Etymology of the species epithet

Synonyms

  • Thelephora cruenta Pers., Syn. meth. fung. (Göttingen) 2: 575 (1801)
  • Corticium cruentum (Pers.) J. Schröt., In Cohn, Krypt.-Fl. Schlesien (Breslau) 3.1 (25–32): 423 (1888)
  • Lomatina cruenta (Pers.) P. Karst., Finl. Basidsvamp. (No. 11): 156 (1899)
  • Cytidia cruenta (Pers.) Herter, Krypt.-Fl. Brandenburg (Leipzig) 6 (1): 83 (1910)
  • Hymenochaete mougeotii (Fr.) Cooke, Grevillea 8 (no. 48): 147 (1880)

Habit

Fruit body: Leathery or crusty

Hymenophore: Smooth, not pronounced

Fruiting body

Fruit bodies are perennial, prostrate, rezupinata, sometimes with a bent edge, about 3 cm in diameter and 0.5 - 3 mm thick, merging with each other, forming a crust covering.The hymenophore is smooth or slightly bumpy, deep matte, saturated cherry, blood-red or wine-red color, sometimes with a grayish bloom, sometimes, especially when drying, with more or less pronounced zoning; the sterile surface is brown. The edge initially forms a narrow strip 0.5 - 1 mm wide, is colored at first lighter, pink, and then becomes the same color with hymenium or darker than it.

Microscopy

Spores 6 - 8 (9) × 2 - 3 μm, cylindrical, smooth, transparent.
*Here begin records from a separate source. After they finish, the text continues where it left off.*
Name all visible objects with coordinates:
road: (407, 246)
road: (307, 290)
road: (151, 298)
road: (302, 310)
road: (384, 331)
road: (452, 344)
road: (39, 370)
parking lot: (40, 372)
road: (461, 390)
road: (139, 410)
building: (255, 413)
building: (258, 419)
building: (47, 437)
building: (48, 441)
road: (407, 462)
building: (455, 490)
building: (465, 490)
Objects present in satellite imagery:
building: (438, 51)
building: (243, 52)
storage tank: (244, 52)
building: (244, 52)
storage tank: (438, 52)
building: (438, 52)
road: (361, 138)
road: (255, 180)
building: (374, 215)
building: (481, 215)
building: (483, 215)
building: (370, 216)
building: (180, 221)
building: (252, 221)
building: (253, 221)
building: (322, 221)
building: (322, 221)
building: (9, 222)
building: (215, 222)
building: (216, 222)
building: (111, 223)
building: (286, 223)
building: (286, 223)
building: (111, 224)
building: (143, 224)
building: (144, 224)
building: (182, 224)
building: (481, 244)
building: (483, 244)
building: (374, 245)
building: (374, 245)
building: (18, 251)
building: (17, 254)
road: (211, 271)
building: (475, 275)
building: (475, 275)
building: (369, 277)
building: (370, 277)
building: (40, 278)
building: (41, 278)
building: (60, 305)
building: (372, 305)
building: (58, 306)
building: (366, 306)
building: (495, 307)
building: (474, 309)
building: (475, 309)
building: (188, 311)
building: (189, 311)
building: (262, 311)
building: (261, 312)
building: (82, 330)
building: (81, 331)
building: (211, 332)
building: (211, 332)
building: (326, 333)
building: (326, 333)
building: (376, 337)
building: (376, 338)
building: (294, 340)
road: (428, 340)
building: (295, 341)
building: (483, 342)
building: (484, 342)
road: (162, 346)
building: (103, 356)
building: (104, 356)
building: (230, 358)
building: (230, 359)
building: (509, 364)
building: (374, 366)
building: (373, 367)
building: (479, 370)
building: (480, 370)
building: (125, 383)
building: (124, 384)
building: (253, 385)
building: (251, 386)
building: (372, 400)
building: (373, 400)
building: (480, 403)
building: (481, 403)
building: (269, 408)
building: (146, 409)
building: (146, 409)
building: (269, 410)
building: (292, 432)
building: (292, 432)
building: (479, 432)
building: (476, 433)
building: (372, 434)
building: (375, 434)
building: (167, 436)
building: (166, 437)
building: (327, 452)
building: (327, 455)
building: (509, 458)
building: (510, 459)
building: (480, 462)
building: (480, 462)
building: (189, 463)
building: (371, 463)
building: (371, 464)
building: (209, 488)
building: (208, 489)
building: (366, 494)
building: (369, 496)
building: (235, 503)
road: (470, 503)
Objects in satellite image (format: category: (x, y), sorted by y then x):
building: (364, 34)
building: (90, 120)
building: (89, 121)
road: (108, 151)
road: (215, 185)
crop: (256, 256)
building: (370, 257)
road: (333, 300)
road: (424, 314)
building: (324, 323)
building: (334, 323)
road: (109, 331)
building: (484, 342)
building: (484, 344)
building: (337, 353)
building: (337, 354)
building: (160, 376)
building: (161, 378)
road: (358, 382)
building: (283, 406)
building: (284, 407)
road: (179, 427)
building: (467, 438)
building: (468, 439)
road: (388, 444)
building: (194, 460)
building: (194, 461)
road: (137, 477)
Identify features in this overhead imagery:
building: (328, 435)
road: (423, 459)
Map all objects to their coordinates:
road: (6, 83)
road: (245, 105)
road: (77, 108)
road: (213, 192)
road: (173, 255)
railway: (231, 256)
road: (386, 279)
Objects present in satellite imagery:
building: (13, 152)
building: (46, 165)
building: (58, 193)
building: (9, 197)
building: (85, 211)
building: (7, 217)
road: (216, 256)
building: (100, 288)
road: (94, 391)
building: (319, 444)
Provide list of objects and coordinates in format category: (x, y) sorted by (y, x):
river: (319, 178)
Basidia 22 - 26 × 3.5 - 4.5 μm, narrow-clavate, 4-spore, without a buckle at the base.

Setae 65 - 110 × 5 - 8 µm, protruding by 50 - 90 µm, some completely immersed in the geminial layer, brown, thick-walled, narrowly friable.
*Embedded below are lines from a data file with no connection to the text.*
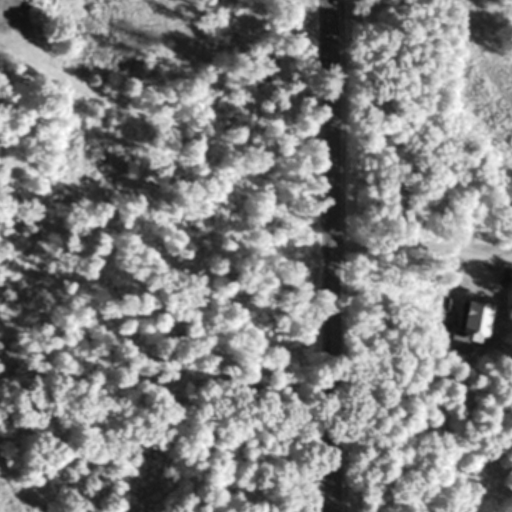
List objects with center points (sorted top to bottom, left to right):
road: (329, 256)
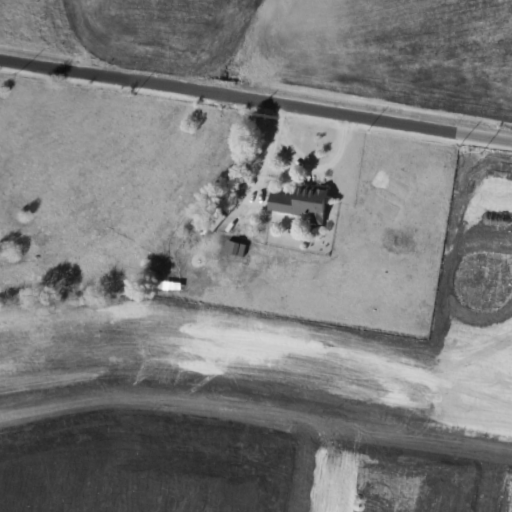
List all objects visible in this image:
road: (256, 101)
building: (302, 203)
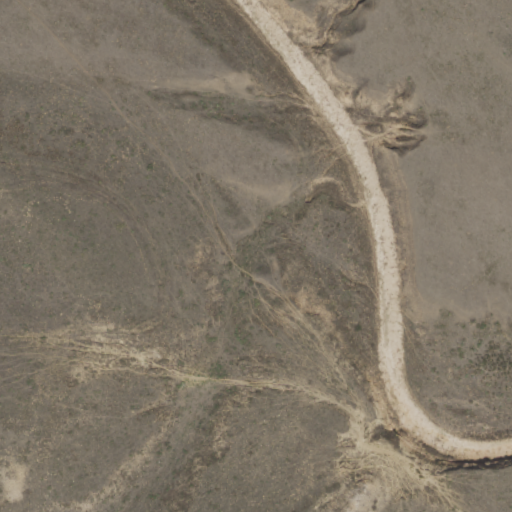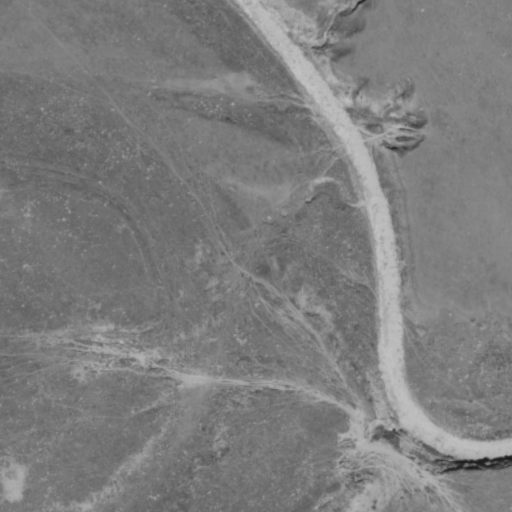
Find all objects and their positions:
river: (395, 241)
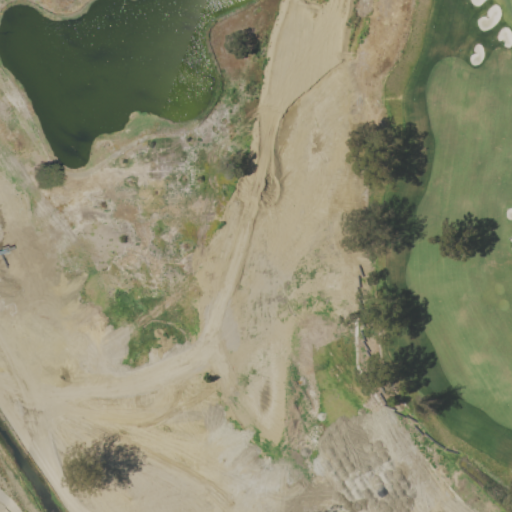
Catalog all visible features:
road: (351, 51)
park: (255, 256)
road: (355, 273)
road: (38, 453)
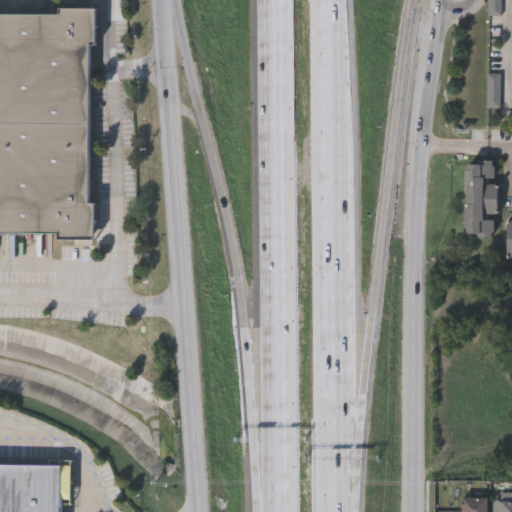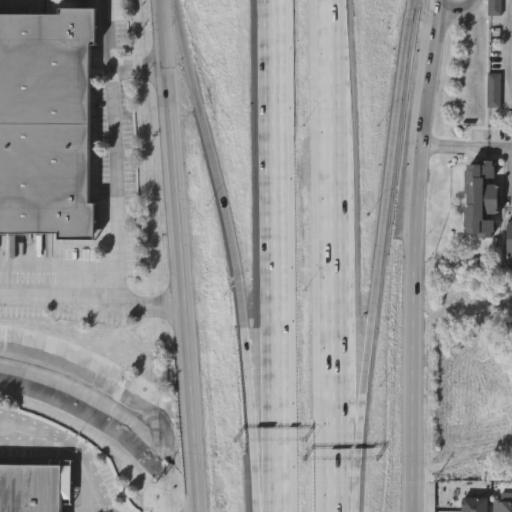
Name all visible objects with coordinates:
road: (455, 11)
road: (153, 57)
road: (123, 69)
road: (154, 73)
road: (334, 111)
building: (46, 121)
building: (45, 126)
road: (453, 145)
road: (499, 146)
road: (113, 150)
building: (478, 197)
building: (478, 200)
road: (231, 206)
road: (268, 209)
building: (509, 237)
building: (508, 239)
road: (378, 255)
road: (417, 255)
road: (183, 256)
road: (93, 299)
road: (333, 367)
road: (31, 439)
road: (75, 447)
road: (269, 465)
road: (84, 482)
building: (34, 488)
building: (34, 488)
building: (472, 504)
building: (473, 505)
building: (501, 505)
building: (502, 506)
road: (136, 507)
road: (151, 507)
The hyphal system is defined differently by different authors: monomitic (Bernicchia A. 2010, Breitenbach J, Kränzlin F. 1986), dimitic (Bondartseva M. A., Parmasto E. Kh. 1986), subdimitic (Parmasto E. 2001).
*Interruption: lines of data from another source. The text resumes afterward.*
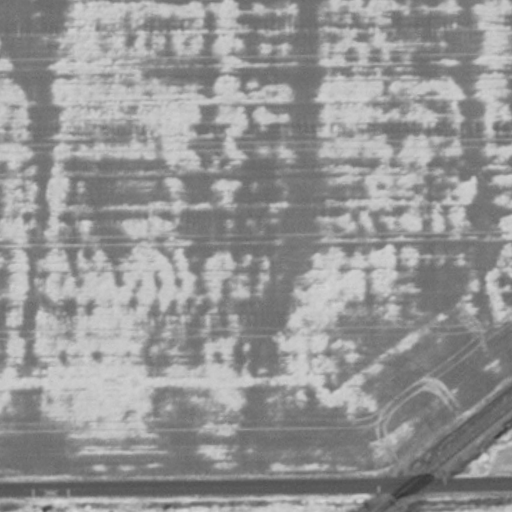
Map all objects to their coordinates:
railway: (444, 458)
road: (255, 487)
railway: (378, 509)
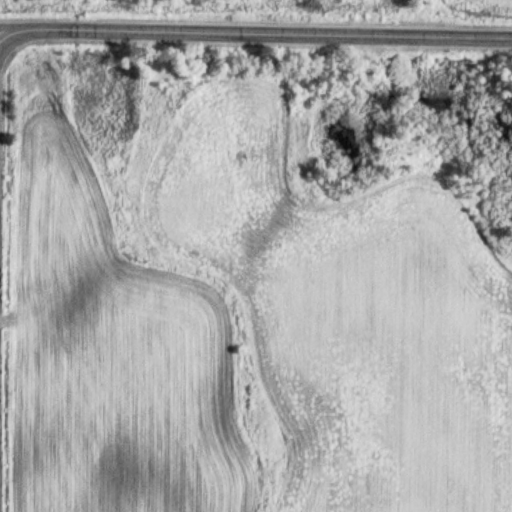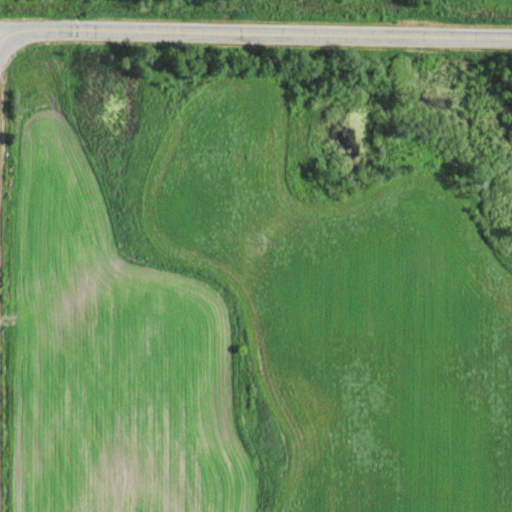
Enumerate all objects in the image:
road: (256, 29)
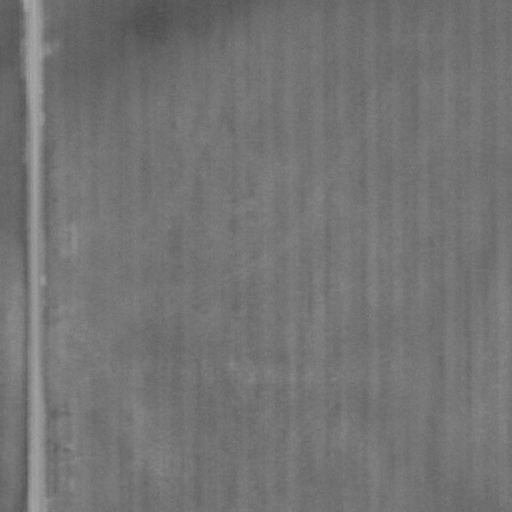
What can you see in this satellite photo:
road: (33, 256)
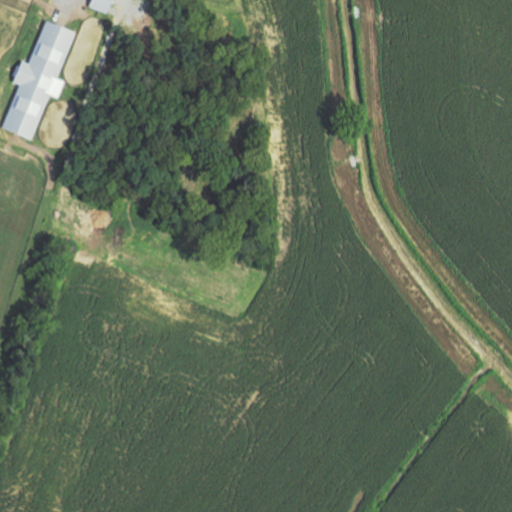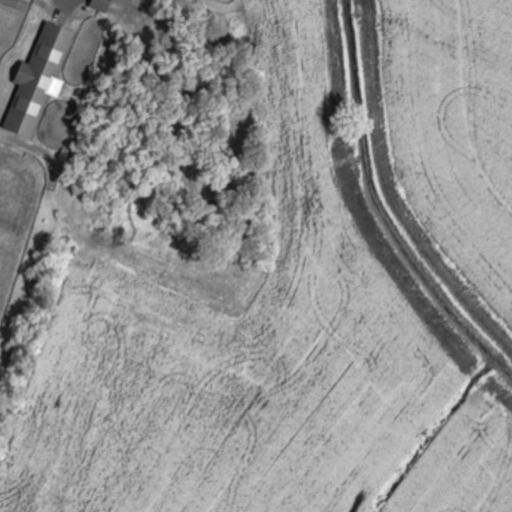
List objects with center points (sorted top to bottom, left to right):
building: (102, 5)
building: (40, 80)
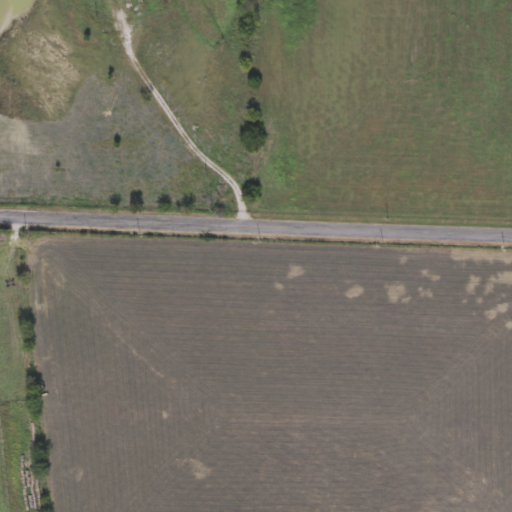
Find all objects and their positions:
road: (179, 129)
road: (256, 223)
The sizes of the hyphae also differ. Generative hyphae are yellow, thin-walled, 3–4 µm in diameter, (Bernicchia A. 2010); 1.5 - 2.5 μm (Breitenbach J, Kränzlin F. 1986); 2.5 - 3.5 μm (Parmasto E. 2001). Skeletal hyphae are brown, thick-walled, 2.5 - 3.8 µm in diameter (Bondartseva M. A., Parmasto E. Kh. 1986); thin-walled, 2.5 - 4 microns (Parmasto E. 2001).

Ecology and distribution

It grows on fir (Abies) and, according to unspecified data, on spruce (Picea), on the bark of dead branches and dry trunks, sometimes on dead trunks, in taiga and mountain taiga; apparently the common companion of the fir. In the Novosibirsk Region, it is noted in the mixed fir forests of the Salair Ridge, in the Khanty-Mansi Autonomous Okrug - Yugra it is common in dark coniferous forests, especially in the wet floodplain fir trees of taiga rivers, where accumulations of fruit bodies sometimes reach impressive sizes, covering the trunk for one or two meters.

Fruiting

The main growth is from early May to late autumn.